In all these cases, innovation is presented as a reconstruction of a whole techno-social context, and at the same time it is a process that can only be achieved through the participation of a broad spectrum of agents. It is not an issue that can be detached from the socio-political tensions that gave rise to it, which the processes of innovation are reconfiguring. In all these cases they are processes that reinvent the relational articulations on which a series of ecosystems depend; and hence they are endowed with multiplicity. And it is through these dedications to innovation that design and intervention practices achieve political relevance.

Andrés Jaque is the founder of the Office for Political Innovation an international practice that works at the intersection of architectural design, research and activism.
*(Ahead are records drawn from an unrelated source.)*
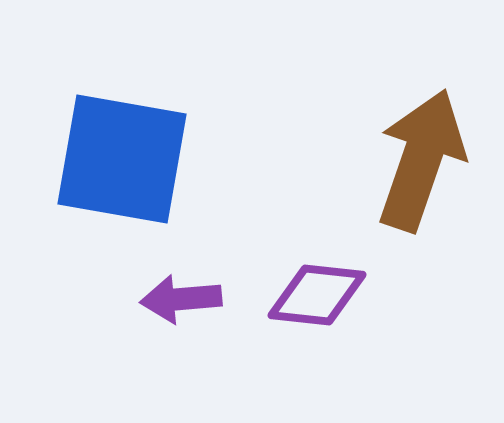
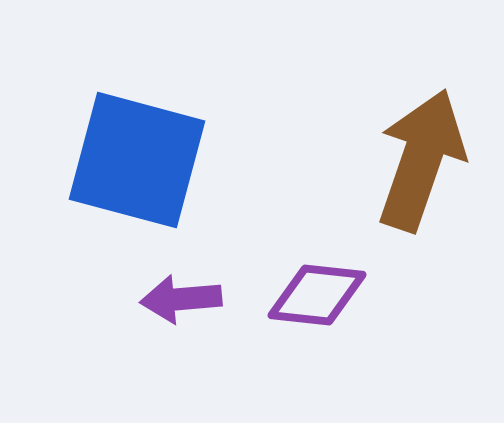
blue square: moved 15 px right, 1 px down; rotated 5 degrees clockwise
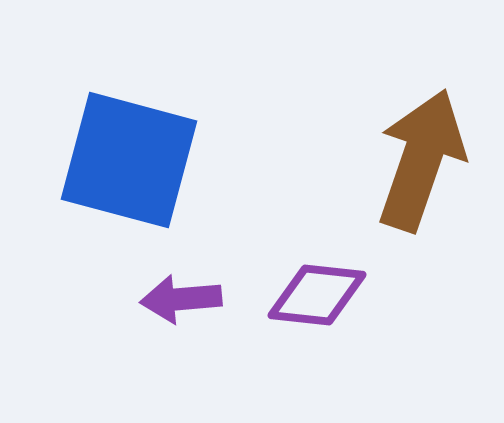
blue square: moved 8 px left
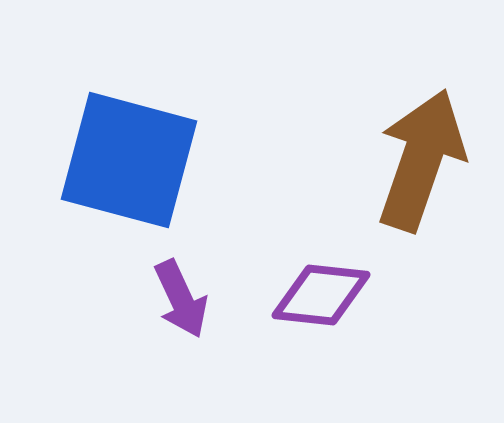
purple diamond: moved 4 px right
purple arrow: rotated 110 degrees counterclockwise
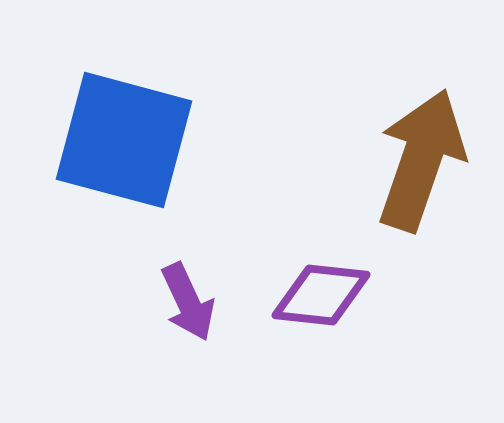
blue square: moved 5 px left, 20 px up
purple arrow: moved 7 px right, 3 px down
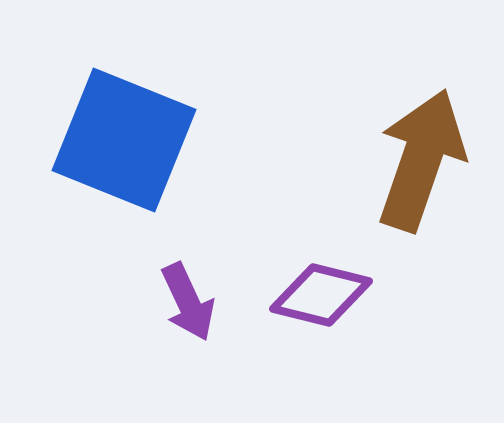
blue square: rotated 7 degrees clockwise
purple diamond: rotated 8 degrees clockwise
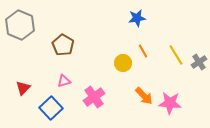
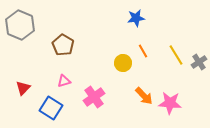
blue star: moved 1 px left
blue square: rotated 15 degrees counterclockwise
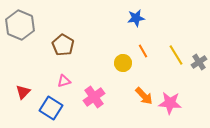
red triangle: moved 4 px down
They have won the Frederick Kiesler Prize for the Architecture and the Arts 2016, the Silver Lion for Best Research Project at the 14th Venice Biennale and the Dionisio Hernández Gil Award, and the Architectural Record has chosen them as Designers of the Year.

They are the creators of the ‘Casa Sacerdotal in Plasencia’, ‘House in Never Never Land’, ‘TUPPER HOME’, ‘ESCARAVOX’ and ‘COSMO MoMA PS1′. Their project ‘IKEA Disobedients’ is the first architectural performance ever included in the Museum of Modern Art (MoMA) collection and forms part of a series of architectural experiments that focus on exploring architectural practices from the perspective of post-foundational policies: ‘SUPERPOWERS OF TEN’ – ZKM (2016), JUMEX Museum (2016), Chicago Architecture Biennial 2015 and Lisbon Triennial 2013; ‘SALES ODDITY’ – Venice Biennial 2014; ‘PHANTOM. Mies as Rendered Society’ – Barcelona Pavilion 2012; ‘Sweet Urbanism’ – MAK Vienna 2013; ‘Different Kinds of Water’ – RED CAT, Los Angeles 2013; ‘SWEET PARLIAMENT HOME’ – Gwangju Biennale, South Korea 2010; ‘Skin Gardens’ – BAC Barcelona 2009; and ‘FRAY HOME HOME’ – Venice Biennale 2010.
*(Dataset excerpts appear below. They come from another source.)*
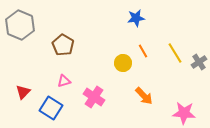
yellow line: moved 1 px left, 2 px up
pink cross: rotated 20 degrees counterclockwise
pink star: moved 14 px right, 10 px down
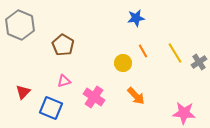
orange arrow: moved 8 px left
blue square: rotated 10 degrees counterclockwise
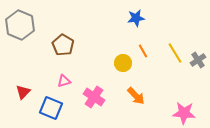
gray cross: moved 1 px left, 2 px up
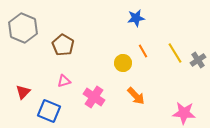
gray hexagon: moved 3 px right, 3 px down
blue square: moved 2 px left, 3 px down
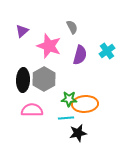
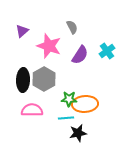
purple semicircle: rotated 18 degrees clockwise
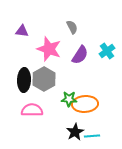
purple triangle: rotated 48 degrees clockwise
pink star: moved 3 px down
black ellipse: moved 1 px right
cyan line: moved 26 px right, 18 px down
black star: moved 3 px left, 1 px up; rotated 18 degrees counterclockwise
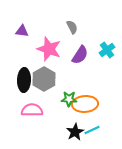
cyan cross: moved 1 px up
cyan line: moved 6 px up; rotated 21 degrees counterclockwise
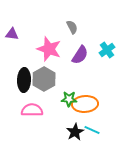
purple triangle: moved 10 px left, 3 px down
cyan line: rotated 49 degrees clockwise
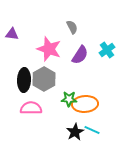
pink semicircle: moved 1 px left, 2 px up
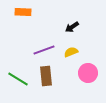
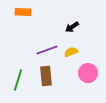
purple line: moved 3 px right
green line: moved 1 px down; rotated 75 degrees clockwise
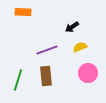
yellow semicircle: moved 9 px right, 5 px up
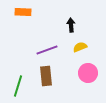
black arrow: moved 1 px left, 2 px up; rotated 120 degrees clockwise
green line: moved 6 px down
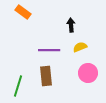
orange rectangle: rotated 35 degrees clockwise
purple line: moved 2 px right; rotated 20 degrees clockwise
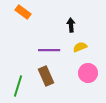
brown rectangle: rotated 18 degrees counterclockwise
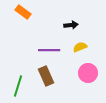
black arrow: rotated 88 degrees clockwise
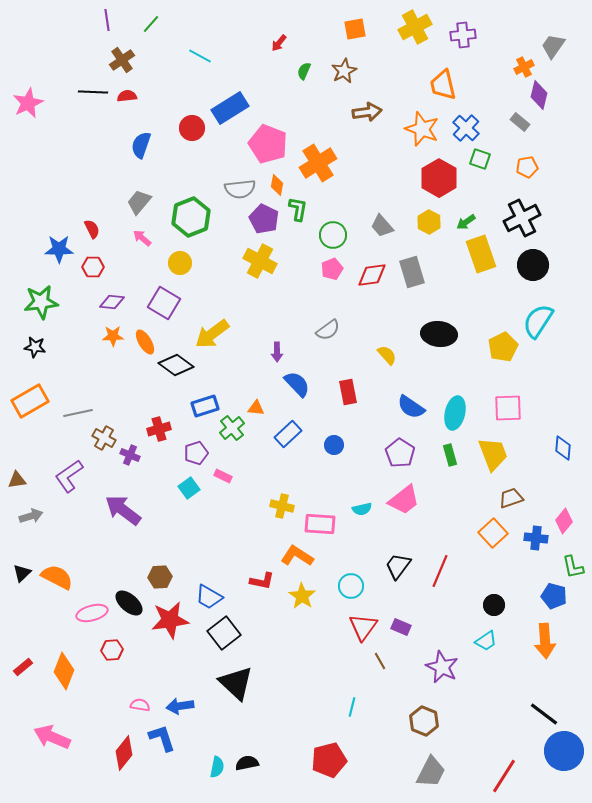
Their books include Everyday Politics, SUPERPOWERS OF TEN, PHANTOM. Mies as Rendered Society, Different Kinds of Water Pouring into a Swimming Pool, and Dulces Arenas Cotidianas; and their work has been published in A+U, Bauwelt, Domus, El Croquis, The Architectural Review, Volume, and The New York Times, among many other media; and exhibited in the New York Museum of Modern Art (MoMA); the London Design Museum, MAK in Vienna, the Tel Aviv Museum of Art, RED CAT Cal Arts Contemporary Art Center in Los Angeles, Z33 in Hasselt, the Schweizerisches Architektur Museum in Basel, the Cité de l’Architecture et du Patrimoine in Paris, the Hellerau Festspielhaus in Dresden, and Princeton University SoA.

Andrés Jaque, PhD Architect (ETSAM), Alfred Toepfer Stiftung’s Tessenow Stipendiat and Graham Foundation Grantee, is professor of Advanced Architectural Design at Columbia University GSAPP and visiting professor at Princeton University SoA.